A questo si aggiunge che la sovrapproduzione di prodotti alimentari, non solo determina spreco, ma impoverisce i terreni fino a portarli all’anossia produttiva. Così la Madre terra rischia di non assolvere più alla sua funzione primaria di offrire cibo e sostegno all’umanità. Esiste sul tema una vasta letteratura che vi invito a leggere, a cominciare da Carlo Petrini – l’amico mentore di papa Francesco – che potete trovare comodamente sulla rete.

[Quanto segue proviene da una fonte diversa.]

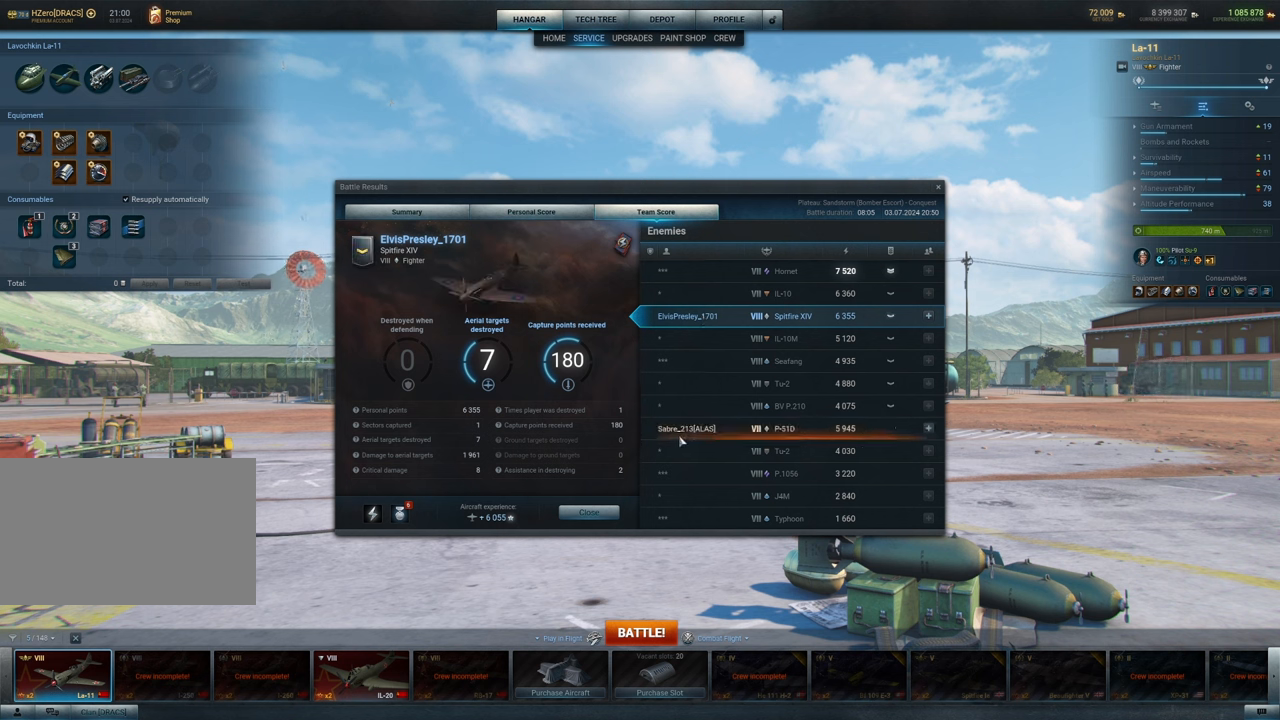
{"keys": [], "mouse": [], "mouse_move": "still", "events": [[17, "mouse_left", "up"]]}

Quello che mi chiedo è perchè non facciamo tutti qualcosa per porre un argine a questa distorsione? Anche al nostro livello. Castel Bolognese è ricco di una cultura orticola e produttiva agricola che viene da molto lontano. Esistono diverse centinaia di orti, oltre duecento solo quelli di emanazione pubblica voluti dai nostri sindaci. Ogni ortolano si avvale della conoscenza di chi lo ha preceduto e molte volte questo trapasso di cultura viene da lontano. Sono certamente tanti coloro che producono e utilizzano semi che derivano dalla loro storia.
Questo patrimonio di sementi del passato costituisce patrimonio della biodiversità e sarebbe bene conservarlo. Perchè allora non pensare di costituire anche a Castel Bolognese una piccola banca del seme? Sarebbe bello che qualcuno studiasse e sviluppasse questa idea. Rappresenterebbe un buon patrimonio culturale per le nuove generazioni e potrebbe collocarsi nel novero di quella comunità educante che, grazie all’impegno dell’Amministrazione comunale e della scuola, sta facendo i primi passi anche a livello locale.